Time offers us a plethora of selections. Cherry-picking tasks to spend time on will determine your success in different spheres of life. When I’m building consistent work ethic I often feel guilty for time that I “waste”. Playing a game of FIFA13 when I should be studying is an exemplary example. In my gut I know I should not be playing, that’s when I know I’m wasting my time. We all need time to relax and have fun but we need to strictly define those times and evaluate how much of it we really need and how much of it is being wasteful. My primary and most important form of entertainment is socializing with friends. The benefits of socializing and networking don’t need elaboration.  I rather do this than veg out in front of the tv. If I do spend time playing some xbox or sleeping in, it’s because I chose to do it because I need it… to slow down, to settle my mind and be free for a while. It's been two weeks since I switched that xbox on for more than five minutes.

I’ve limited my television watching down to a few minutes a day during meal intervals. What happened on the last episode of Suits won’t change my life, so it can wait. I’ve identified things that don’t help me achieve my goals and I’ve eliminated them. 

One of the most essential life skills that isn’t taught well enough in schools is time management. Over the years I’ve watched masters of the concept operate with superhuman efficiency. For some, structure comes naturally. For others, it’s a habit that constantly needs to be repeated and refined. Once perfected, you’ll be able to manage your life effortlessly so that time management becomes second nature. To quote Aristotle, “We are what we repeatedly do, excellence therefore, is not an act, but a habit”.

I’m not going to weigh you down with a stringent 12-step guide on how to manage your time but there are a few key principles involved in effective time management. 

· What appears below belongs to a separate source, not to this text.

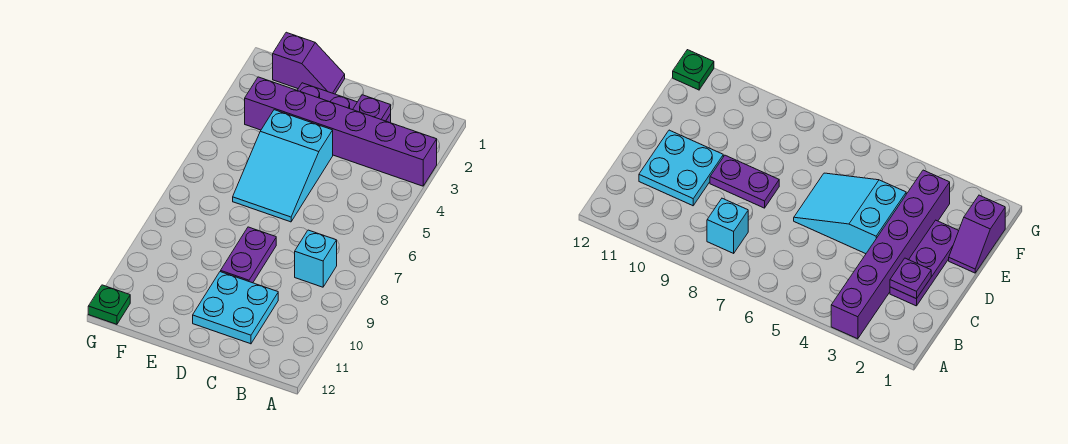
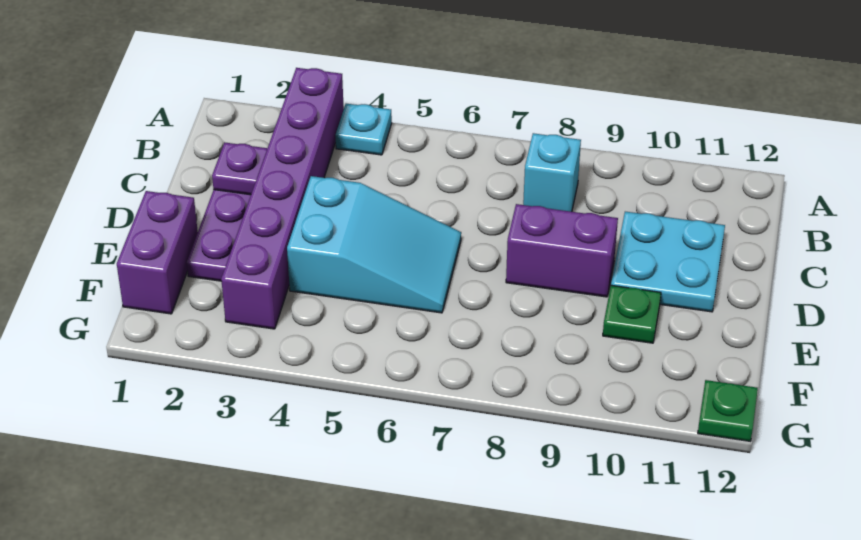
none -> cyan 1x1 plate [335,104,392,155]
purple 1x2 plate [221,227,276,283] -> purple 1x2 brick [506,204,618,297]
purple 1x2 slope [273,32,345,94] -> purple 1x2 brick [117,191,198,314]
none -> green 1x1 plate [603,285,661,343]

1.       1) Maintain a to-do list. Blackberry? iPhone? Of course. Make a little note and keep updating it as you go along. Having these tasks written down will free your mind, help you compartmentalise your time and keep you from forgetting essential tasks. You don’t want to wake up at 2am every other day and run through your weekly tasks in your head in case you forget.
    2) Use time wisely. Don’t waste precious moments bumming around the internet or flipping through a gossip magazine.
    3) Reward yourself. You’re not a machine. Take time to rejuvenate your body and mind. Without the brief respite from your busy schedule, you can be sure that things will fall apart. Mental fatigue is a reality. It can lead to depression and all sorts of other psychological and physical disorders. Some weekends I can only manage a 2 hour lunch appointment or a cup of coffee with a friend, other weekends I’m afforded the luxury of a night out on the town. I go to the gym four times a week and play soccer once a week. It allows me to keep my mind sharp and focused. It’s during these ‘down’ times that I’m best able to be creative and formulate new ideas for tasks at hand.

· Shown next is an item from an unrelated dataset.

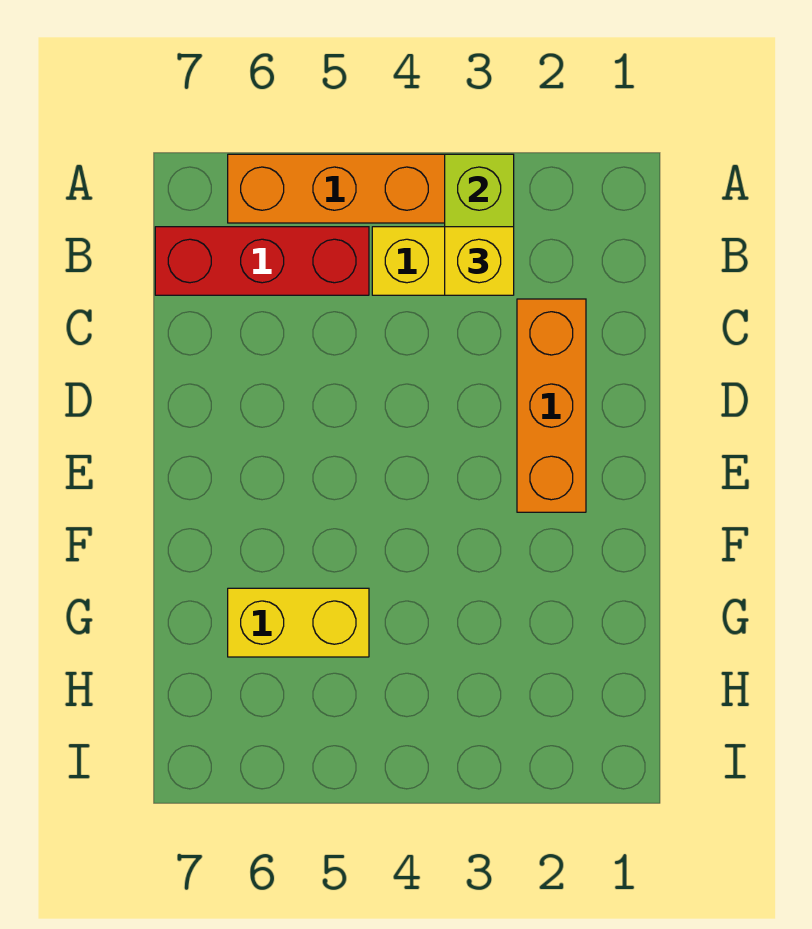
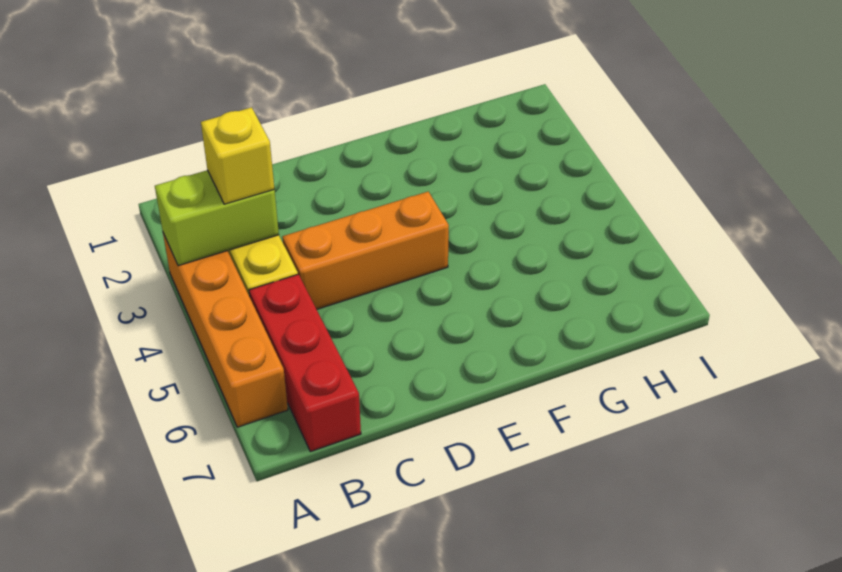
orange 1x3 brick [517,299,586,512] -> orange 1x3 brick moved to [282,192,449,309]
yellow 1x2 brick [228,588,369,657] -> none

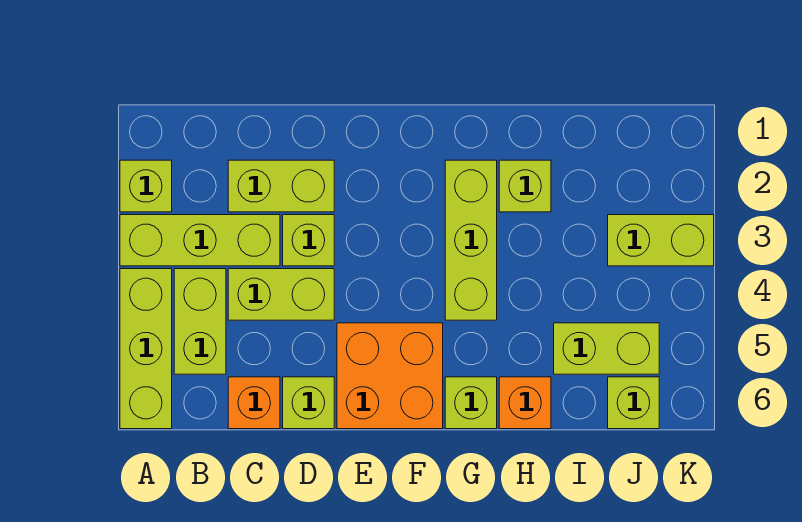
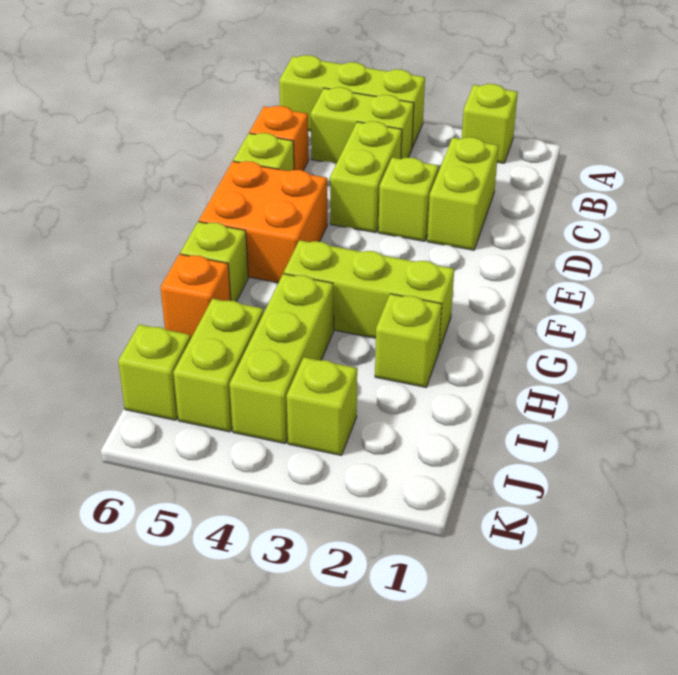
lime 1x3 brick [120,215,280,266] -> lime 1x3 brick moved to [230,274,334,444]
lime 1x2 brick [608,215,714,266] -> lime 1x1 brick [287,357,357,455]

No matter how your schedule plays out, it’s up to you to determine how much rest you need and when you need it. If you’ve just gone three days with barely any sleep, skip the gym. Your body could do with a rest.
Ultimately, it comes down to how badly you want to succeed in your career, relationships and finances. Without this purpose and a passion for excellence and efficiency, all the advice in the world won’t help you.

I’ve become quite pedantic with how I manage my time. I’m learning to better focus my time on fruitful endeavours and in ways that build character and add wealth and wisdom to my life. I spend my time with people I care about and doing work that I love. If there are people or tasks in your day that waste your time and leave you feeling down and drained, ditch it. 

You’ve just given me 3 minutes of your time that you’ll never get back. It’s been spent.
The clock is ticking your life away. One minute at a time.

Now if you’ll excuse me, it’s 7pm and I’m going for a run. Dinner needs to be ready in 90min.